俺はどうすればいい。厄日か、今日は厄日か、そうとしか考えられない。帰ってきたらスーツケースが玄関の前に置かれていて、その中には拘束された天敵が入っていて、その天敵は息を荒げながら警戒心を放って震えていた。この状況に俺はどうすればいい。
普通に殴り飛ばすか?見て見ぬ振りをしてどこかに置いてくるか?とりあえず出すか?でもいつもうざったくて仕方ない臨也の口が塞がれてるのに何で胸がこんなに高揚とするんだ?
俺はどうすりゃいい…!

平和島静雄は頭を抱えていた。降って湧いてきた異常な現実に静雄はただ内心で唸っていた。とりあえず問題のスーツケースが視界に入らぬよう背を向け、机を前に肩肘をつきこめかみを押さえる。眉間の皺は相変わらず深く刻まれるばかりだった。そんな状態が先ほどから数分続いている。

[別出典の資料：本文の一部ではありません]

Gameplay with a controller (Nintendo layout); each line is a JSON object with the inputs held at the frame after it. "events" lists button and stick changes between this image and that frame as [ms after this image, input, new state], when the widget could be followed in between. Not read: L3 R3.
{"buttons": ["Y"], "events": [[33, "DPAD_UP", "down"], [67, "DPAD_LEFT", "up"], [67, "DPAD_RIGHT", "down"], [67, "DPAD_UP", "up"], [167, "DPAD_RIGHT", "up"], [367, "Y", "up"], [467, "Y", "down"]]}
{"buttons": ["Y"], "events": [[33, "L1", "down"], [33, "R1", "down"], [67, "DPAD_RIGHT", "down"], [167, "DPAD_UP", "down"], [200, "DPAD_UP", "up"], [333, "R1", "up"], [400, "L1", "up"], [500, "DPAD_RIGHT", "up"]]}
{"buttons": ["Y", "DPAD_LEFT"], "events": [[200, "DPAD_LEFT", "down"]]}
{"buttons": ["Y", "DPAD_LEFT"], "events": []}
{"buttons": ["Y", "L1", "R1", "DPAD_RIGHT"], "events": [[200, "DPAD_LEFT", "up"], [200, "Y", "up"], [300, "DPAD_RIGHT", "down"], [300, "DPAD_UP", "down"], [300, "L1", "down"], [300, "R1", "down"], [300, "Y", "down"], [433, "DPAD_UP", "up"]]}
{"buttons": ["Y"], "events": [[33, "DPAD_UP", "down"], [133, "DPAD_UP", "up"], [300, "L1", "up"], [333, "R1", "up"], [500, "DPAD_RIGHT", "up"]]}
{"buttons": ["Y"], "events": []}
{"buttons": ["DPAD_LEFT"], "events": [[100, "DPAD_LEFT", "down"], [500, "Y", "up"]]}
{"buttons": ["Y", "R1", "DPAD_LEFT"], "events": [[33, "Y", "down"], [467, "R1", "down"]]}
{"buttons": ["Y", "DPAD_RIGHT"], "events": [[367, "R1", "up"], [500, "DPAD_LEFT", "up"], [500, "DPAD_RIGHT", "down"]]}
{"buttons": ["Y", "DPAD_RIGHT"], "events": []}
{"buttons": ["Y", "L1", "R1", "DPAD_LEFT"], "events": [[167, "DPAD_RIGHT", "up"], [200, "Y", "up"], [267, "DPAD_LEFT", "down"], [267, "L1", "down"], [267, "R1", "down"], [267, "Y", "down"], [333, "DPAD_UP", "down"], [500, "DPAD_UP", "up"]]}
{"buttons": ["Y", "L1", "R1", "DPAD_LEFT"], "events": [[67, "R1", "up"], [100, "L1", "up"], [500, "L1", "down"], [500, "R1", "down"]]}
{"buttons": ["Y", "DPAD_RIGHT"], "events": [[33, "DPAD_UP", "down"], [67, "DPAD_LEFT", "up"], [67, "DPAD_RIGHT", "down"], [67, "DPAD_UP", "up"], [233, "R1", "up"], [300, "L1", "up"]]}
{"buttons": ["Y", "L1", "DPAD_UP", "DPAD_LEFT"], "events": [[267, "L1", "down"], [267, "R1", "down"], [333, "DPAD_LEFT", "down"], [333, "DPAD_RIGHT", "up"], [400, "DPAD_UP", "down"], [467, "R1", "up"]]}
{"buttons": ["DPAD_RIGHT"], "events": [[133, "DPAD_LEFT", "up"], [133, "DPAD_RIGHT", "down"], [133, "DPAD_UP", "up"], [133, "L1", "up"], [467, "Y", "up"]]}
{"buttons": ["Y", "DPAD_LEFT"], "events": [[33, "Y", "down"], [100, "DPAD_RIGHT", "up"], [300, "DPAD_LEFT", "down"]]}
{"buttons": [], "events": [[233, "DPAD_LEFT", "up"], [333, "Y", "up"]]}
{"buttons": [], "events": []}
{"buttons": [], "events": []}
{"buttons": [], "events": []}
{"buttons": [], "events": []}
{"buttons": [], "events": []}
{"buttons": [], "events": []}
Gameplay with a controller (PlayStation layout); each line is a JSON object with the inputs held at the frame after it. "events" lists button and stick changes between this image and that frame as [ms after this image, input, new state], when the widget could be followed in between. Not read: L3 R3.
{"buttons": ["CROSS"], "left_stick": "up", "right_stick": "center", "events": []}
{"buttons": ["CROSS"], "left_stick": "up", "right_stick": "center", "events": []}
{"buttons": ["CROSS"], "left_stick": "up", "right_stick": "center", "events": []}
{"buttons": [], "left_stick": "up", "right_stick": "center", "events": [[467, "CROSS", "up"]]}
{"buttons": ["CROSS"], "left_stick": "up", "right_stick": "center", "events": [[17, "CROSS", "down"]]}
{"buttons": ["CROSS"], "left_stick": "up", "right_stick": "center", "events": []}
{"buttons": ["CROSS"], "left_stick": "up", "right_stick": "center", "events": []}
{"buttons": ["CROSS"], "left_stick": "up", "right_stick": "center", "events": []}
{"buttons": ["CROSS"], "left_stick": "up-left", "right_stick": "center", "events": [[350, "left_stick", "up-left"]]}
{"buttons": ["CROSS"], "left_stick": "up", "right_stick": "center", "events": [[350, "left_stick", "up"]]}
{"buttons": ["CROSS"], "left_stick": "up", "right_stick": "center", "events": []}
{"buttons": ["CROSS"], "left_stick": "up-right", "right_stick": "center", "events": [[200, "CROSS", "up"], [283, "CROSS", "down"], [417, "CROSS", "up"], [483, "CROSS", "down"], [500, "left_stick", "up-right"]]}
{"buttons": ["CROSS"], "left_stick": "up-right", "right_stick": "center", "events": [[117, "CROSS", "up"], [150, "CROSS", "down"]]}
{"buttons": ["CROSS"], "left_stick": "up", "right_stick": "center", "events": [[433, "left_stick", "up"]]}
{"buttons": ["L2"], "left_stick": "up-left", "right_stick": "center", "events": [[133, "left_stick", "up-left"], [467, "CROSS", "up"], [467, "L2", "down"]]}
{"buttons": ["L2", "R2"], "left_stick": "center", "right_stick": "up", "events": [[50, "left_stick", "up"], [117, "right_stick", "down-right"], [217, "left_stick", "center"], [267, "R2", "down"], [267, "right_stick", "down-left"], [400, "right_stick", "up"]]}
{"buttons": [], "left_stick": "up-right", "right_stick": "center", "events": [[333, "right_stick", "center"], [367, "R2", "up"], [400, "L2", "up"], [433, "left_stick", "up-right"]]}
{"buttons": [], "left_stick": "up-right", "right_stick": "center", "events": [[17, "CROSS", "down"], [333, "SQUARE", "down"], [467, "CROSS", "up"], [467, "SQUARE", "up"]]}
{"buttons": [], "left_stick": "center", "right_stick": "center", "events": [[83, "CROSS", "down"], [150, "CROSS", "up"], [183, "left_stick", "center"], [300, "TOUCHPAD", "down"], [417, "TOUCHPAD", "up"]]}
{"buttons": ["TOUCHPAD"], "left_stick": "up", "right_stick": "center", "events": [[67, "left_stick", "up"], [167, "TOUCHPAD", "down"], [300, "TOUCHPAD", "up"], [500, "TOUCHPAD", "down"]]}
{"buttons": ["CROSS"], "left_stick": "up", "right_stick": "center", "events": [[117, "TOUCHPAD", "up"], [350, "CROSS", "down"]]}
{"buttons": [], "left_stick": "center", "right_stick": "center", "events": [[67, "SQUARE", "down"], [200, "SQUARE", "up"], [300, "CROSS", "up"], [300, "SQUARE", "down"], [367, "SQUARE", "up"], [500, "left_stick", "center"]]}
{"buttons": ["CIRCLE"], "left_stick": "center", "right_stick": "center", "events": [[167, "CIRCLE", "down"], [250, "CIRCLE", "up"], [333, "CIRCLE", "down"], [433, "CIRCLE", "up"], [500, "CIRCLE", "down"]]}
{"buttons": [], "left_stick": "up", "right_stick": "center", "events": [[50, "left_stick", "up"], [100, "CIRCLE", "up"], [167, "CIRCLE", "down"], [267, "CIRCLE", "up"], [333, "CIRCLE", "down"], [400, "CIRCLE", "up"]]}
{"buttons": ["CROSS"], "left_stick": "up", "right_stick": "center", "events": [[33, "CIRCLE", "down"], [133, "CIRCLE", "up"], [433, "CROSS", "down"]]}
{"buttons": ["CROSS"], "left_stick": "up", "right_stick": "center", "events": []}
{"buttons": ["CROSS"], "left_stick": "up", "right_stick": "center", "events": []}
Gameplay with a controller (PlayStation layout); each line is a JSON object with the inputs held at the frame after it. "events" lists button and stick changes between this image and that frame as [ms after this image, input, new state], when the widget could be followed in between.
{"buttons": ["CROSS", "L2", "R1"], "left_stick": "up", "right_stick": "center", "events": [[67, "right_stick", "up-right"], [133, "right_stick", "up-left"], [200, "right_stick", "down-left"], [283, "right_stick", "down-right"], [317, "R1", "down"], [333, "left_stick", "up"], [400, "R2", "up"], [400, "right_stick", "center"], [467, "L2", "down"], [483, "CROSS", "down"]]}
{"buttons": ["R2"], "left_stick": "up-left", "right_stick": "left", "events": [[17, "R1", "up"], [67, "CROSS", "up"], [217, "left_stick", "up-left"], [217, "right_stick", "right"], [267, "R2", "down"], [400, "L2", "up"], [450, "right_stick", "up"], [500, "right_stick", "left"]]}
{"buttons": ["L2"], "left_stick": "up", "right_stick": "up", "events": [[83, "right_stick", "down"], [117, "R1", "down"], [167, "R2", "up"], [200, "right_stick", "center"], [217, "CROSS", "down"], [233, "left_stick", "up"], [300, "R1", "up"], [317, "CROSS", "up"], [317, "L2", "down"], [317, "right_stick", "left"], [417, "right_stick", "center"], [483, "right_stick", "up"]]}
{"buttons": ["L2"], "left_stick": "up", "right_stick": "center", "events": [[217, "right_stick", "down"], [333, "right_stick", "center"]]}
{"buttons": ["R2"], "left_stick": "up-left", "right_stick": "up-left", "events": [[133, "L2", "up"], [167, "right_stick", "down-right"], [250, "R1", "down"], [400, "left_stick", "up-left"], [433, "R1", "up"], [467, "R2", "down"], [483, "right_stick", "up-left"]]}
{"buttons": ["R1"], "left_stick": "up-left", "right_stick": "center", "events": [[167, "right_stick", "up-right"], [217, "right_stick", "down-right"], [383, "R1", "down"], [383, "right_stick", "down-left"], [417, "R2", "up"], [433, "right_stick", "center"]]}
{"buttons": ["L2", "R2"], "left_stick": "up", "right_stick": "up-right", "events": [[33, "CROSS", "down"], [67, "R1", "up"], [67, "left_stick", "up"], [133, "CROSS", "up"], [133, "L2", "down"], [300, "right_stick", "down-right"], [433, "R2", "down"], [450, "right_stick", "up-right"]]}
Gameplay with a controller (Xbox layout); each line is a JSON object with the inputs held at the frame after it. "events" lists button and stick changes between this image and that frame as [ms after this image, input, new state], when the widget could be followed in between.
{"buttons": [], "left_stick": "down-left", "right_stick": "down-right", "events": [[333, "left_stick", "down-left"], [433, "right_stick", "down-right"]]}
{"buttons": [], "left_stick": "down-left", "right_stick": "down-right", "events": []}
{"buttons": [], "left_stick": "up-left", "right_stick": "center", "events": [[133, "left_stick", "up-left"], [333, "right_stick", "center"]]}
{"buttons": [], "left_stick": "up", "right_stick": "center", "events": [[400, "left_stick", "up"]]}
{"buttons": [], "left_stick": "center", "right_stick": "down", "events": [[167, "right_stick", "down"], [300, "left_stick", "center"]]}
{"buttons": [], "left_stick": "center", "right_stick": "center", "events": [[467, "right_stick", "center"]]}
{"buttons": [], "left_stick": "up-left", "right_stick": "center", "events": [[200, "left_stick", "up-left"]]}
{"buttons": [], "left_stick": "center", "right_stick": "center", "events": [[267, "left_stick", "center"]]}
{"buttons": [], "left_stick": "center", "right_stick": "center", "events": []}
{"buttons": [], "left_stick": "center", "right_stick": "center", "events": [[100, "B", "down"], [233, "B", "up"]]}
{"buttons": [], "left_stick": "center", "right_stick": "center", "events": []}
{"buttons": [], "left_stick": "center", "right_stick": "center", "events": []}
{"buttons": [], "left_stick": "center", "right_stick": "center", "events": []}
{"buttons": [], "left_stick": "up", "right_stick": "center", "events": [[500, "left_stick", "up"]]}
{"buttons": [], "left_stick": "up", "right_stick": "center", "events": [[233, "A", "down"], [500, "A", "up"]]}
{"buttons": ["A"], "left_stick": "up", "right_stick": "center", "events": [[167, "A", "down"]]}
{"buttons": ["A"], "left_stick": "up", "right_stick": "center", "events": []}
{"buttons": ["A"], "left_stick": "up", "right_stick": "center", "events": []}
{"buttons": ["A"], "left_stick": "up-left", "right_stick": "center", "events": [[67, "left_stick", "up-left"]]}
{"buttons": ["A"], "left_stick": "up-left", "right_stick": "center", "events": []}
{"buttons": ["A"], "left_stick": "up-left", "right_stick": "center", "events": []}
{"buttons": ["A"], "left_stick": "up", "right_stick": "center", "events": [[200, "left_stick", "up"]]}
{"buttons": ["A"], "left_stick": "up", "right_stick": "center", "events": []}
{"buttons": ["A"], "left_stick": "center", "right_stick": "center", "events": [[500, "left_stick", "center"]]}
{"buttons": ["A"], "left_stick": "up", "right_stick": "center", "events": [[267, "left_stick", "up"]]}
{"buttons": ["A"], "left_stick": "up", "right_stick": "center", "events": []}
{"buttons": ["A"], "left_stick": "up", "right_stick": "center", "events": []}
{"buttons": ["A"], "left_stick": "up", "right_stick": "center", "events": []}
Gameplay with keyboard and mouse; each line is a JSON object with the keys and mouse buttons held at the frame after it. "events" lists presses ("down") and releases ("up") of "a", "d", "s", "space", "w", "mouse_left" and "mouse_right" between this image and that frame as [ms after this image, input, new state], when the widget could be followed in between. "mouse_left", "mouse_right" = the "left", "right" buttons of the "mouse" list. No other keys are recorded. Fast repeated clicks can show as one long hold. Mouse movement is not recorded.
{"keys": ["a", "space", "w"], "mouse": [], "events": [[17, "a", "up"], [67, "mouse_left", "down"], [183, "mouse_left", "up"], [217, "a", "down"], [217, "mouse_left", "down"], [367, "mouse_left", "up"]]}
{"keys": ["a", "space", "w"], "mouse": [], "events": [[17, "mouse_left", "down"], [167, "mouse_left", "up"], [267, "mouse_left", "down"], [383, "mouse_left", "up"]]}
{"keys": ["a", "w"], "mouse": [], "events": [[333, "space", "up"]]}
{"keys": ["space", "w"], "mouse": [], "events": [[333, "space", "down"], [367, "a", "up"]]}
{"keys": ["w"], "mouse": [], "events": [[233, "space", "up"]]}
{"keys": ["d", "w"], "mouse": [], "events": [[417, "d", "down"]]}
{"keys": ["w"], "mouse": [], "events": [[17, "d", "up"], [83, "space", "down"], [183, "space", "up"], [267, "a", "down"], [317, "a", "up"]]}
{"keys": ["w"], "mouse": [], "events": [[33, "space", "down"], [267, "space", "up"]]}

くそ、誰かの陰謀か?いや完全に誰かの陰謀だろコレ。完全にこいつの…ノミ蟲の陰謀でしかないだろ。くそ、くそ、ノミ蟲如きに何でこんな頭抱えなきゃなんねぇんだよオイィイイ…!!

「{ン゛ーッン゛ー、ッ…}」

臨也ァァァ…!!絶対殺す、めらっと殺す。こいつを確実に殺す絶好の機会じゃねぇか、誰かがもたらした素晴らしい産物じゃねぇか!猿轡に目隠し拘束とは大概アブノーマルだが、この機に乗じて臨也を黙らせれば…、うん?いや、殺すんだろ?いやいや、俺は何考えて…

「{ヒュッ、…ン゛…ッ}」

はは、俺の思考がさっきからおかしい。何か胸が高揚としているというか、下っ腹がムズムズするというか…。ノミ蟲のせいだ、あぁ胸くそわりぃ…!多分さっきから聞こえる変な声が原因なんだよ!

「{フュッ……ッふ}」

鬱陶しい声上げやがって…。どんな声上げても無視だ、無視。存在を消そう。ただでさえノミ蟲の存在全てが鬱陶しいのに、この状況でどうしろと…

「{ん゛、…ッ…ヒュ、ゥ}」

あぁほらくそ、声が、イラつく声が…!

「{…ッフ、…ンふ…!}」

……ノミ蟲…?何だ、この声。何でこんな声上げてるんだ?苦しそうというか、無理やり何かに耐えているというか……



ヤバイ。

そう全神経が告げた途端の静雄の行動は早かった。悶々としていた思考を薙ぎ払いスーツケースに向き直る。臨也に対してだけ異常に鋭い直感が何かまずい状態だという事を、臨也に身に何か起こっているのだという事を感じ取ったのだ。静雄は、躊躇わずに壊れたスーツケースの蓋を取り払った。
再度明るみに出た臨也の体がびくっと震えた。眉を顰め状況を探ろうと耳を済ませているようだった。冷静に勤めているのだろうが、猿轡に阻まれた荒い呼吸と自由の利かない体、塞がれた視界はどうも危機感を募らせていると思えてしまう。更に、顔を紅潮させ震えている臨也の光景は静雄の目に鮮明に留まった。
異様な光景、異常な現状に静雄の脳内が混乱しているのか、いつもなら有り得ない想いが巡る。普段ならざまぁみろと両手を挙げて喜ぶのだが、折り畳まれた肩が痛そうだと思った。更に静雄はもう少し早く出してやれば良かったなと思いつつ、ゆっくりと臨也の折り畳まれた体を起こしてやる。触れた臨也の体が熱い事に静雄は眉を寄せた。体を起こされて、スーツケースの中で体育座り、オプションは手足拘束と目隠し猿轡。そんな臨也を目の前に、静雄の手が止まった。奇妙な沈黙が訪れる。お互い向かいあっているのに、眼と目は合わせられない。臨也の方は仕方が無いのだが。
当の臨也は喋らない。猿轡をしたまま喋っても何の意味も成さないという事を十分に理解しているのだろう。そんな無意味で馬鹿げた行為をわざわざ犯す必要は無い。得体の知れない誰かの前など、尚更だ。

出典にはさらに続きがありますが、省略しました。